[Physics] How to calculate the normal force exerted by a fulcrum off-center

Question

So I know that $F_N$ exerted by a fulcrum right under the centre of mass for, say, a long horizontal rod, is equal to $mg$. But what if the fulcrum is off the centre of mass either to the right or the left — how would you calculate the force exerted by the fulcrum then? I guess since $\Sigma{F_y}$ stays the same, the normal force would also be the same. But doesn't some of the energy of these forces go into inducing torque about the fulcrum instead? I'm lost.

Answer 1

Be careful - you are applying the reasoning about a static situation to a situation that is not static. This rod will be rotationally and linearly accelerating, so you can no longer assume the net force or net torque is zero - $\Sigma F_y = m a_y$, and $a_y \ne 0$.

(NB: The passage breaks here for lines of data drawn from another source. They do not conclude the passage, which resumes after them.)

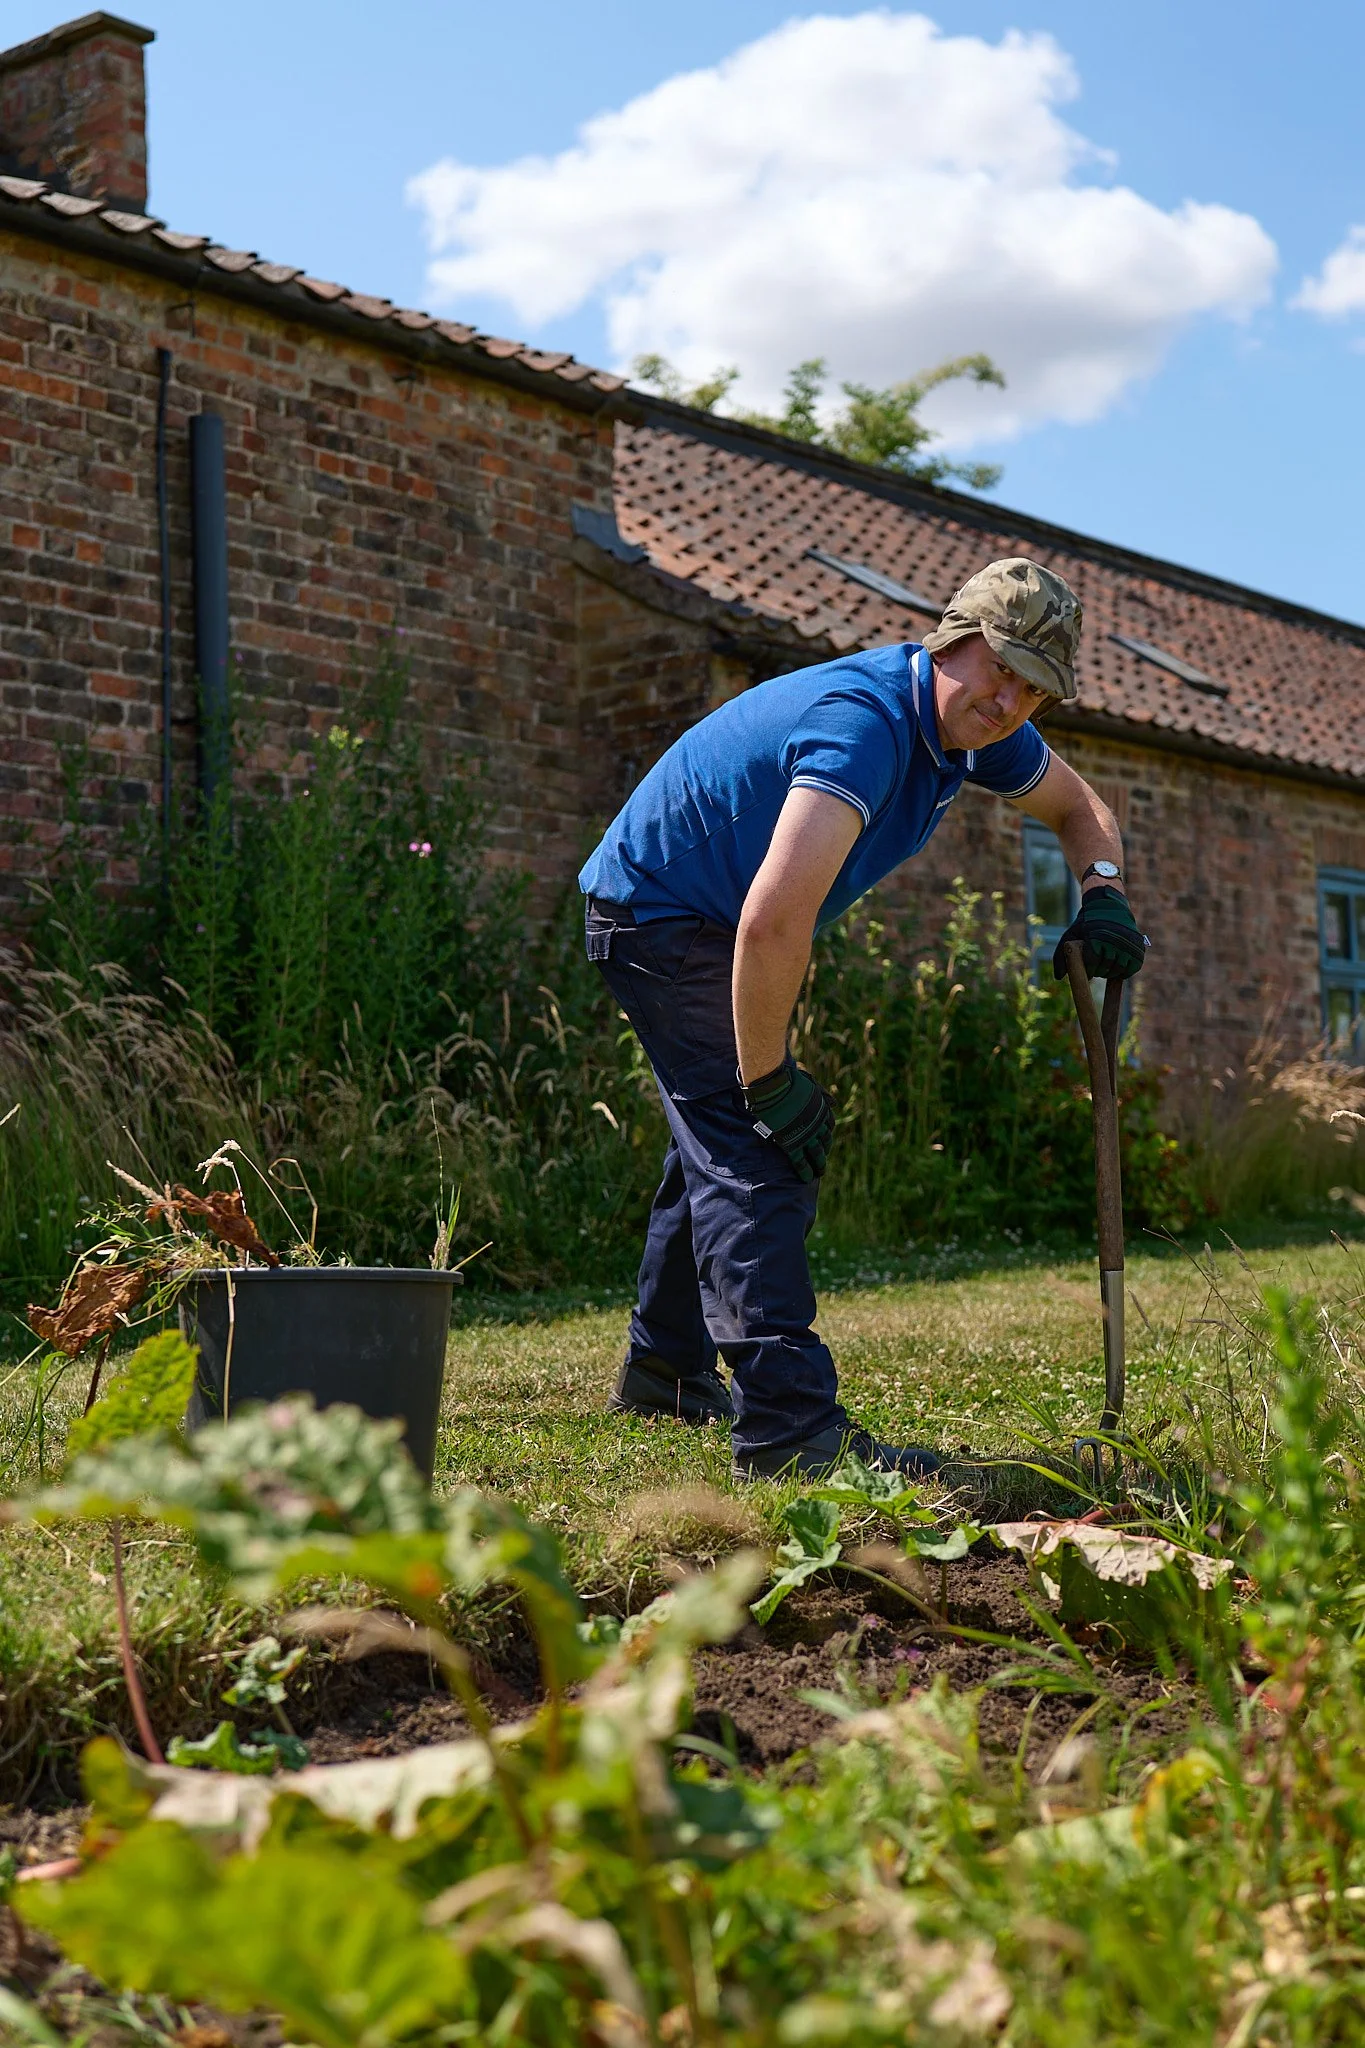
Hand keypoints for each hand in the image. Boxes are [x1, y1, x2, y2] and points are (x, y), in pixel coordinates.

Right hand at [742, 1054, 834, 1181]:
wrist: (775, 1088)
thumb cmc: (789, 1081)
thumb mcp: (810, 1084)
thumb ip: (821, 1094)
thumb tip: (834, 1103)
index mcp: (821, 1110)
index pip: (828, 1125)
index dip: (826, 1134)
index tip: (824, 1140)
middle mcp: (817, 1125)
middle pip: (825, 1142)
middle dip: (825, 1152)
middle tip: (824, 1161)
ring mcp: (806, 1135)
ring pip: (816, 1154)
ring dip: (819, 1165)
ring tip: (820, 1173)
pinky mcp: (792, 1143)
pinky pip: (801, 1161)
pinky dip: (805, 1170)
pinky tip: (807, 1178)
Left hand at [1052, 886, 1147, 981]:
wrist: (1109, 908)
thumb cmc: (1087, 924)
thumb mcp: (1071, 936)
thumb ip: (1061, 955)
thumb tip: (1058, 977)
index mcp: (1096, 936)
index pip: (1092, 963)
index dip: (1089, 970)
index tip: (1087, 970)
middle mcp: (1114, 939)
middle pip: (1105, 969)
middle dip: (1098, 971)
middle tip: (1096, 966)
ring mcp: (1128, 943)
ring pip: (1119, 970)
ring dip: (1111, 972)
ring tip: (1105, 965)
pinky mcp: (1139, 947)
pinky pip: (1133, 968)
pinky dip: (1125, 971)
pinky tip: (1118, 966)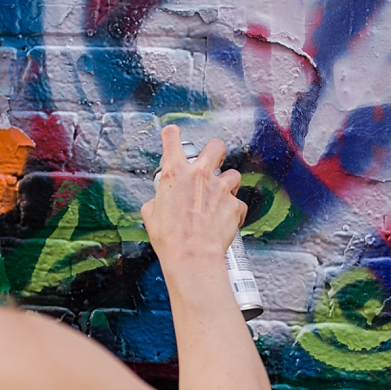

If the rod is instantaneously horizontal and at rest, it's not too hard to find $F_n$ at that moment:

$$\Sigma F_y = M a_y$$ $$F_N - M g = M a$$

We can get more information about the rod by using the rotational version of Newton's 2nd law:

$$\Sigma \tau = I \ddot \theta$$

Where $\tau$ is a torque, $I$ is the moment of inertia of the rod, and $\theta$ is the angle between the rod and the horizontal. Let $l$ be the distance between the center of mass and the fulcrum:

$$M g l = I \ddot \theta$$

We can find a geometrical relationship between the angular and linear accelerations:

$$y_{CM} = - l sin(\theta), ~~x_{CM} = l cos(\theta)$$

Using the simplifying fact that we are only concerned with the instant when the rod is at rest and horizontal, we can differentiate with respect to time (what follows is only valid at that instant):

$$\ddot y_{CM} = a_y = - l cos(\theta) \ddot \theta + l sin(\theta) \dot \theta^2$$ $$\ddot y_{CM} = a_x = -l sin(\theta) \ddot \theta - l cos(\theta) \dot \theta^2$$ Since $\theta = 0$ and $\dot \theta = 0$ at this instant,

$$a_y = - l \ddot \theta, ~~a_x = 0$$ $$\ddot \theta = - \frac{a_y}{l}$$

Substituting into the rotational version of Newton's 2nd law:

$$M g l = - I \frac{a_y}{l}$$ $$a_y = - \frac{M g l^2}{I}$$

Substituting into the linear Newton's 2nd law:

$$F_n - M g = - \frac{M^2 g l^2}{I}$$

Substituting the moment of inertia about the fulcrum (which can be obtained with the parallel axis theorem) $I = \frac{1}{12} M L^2 + M l^2$$

$$F_n - M g = - \frac{M^2 g l^2}{\frac{1}{12} M L^2 + M l^2}$$

Simplifying and solving for $F_n$...

$$F_n = M g \left(1 - \frac{l^2}{\frac{1}{12} L^2 + l^2}\right)$$

To sanity-check this answer, we can return to the balanced case where the center of mass is directly over the fulcrum ($l = 0$), which gives us the familiar result $F_n = M g$. Additionally, as $L \rightarrow \infty$, the moment of inertia increases, which should cause the rod to rotate more slowly, and indeed, $F_n$ approaches its value for the static situation in that limit.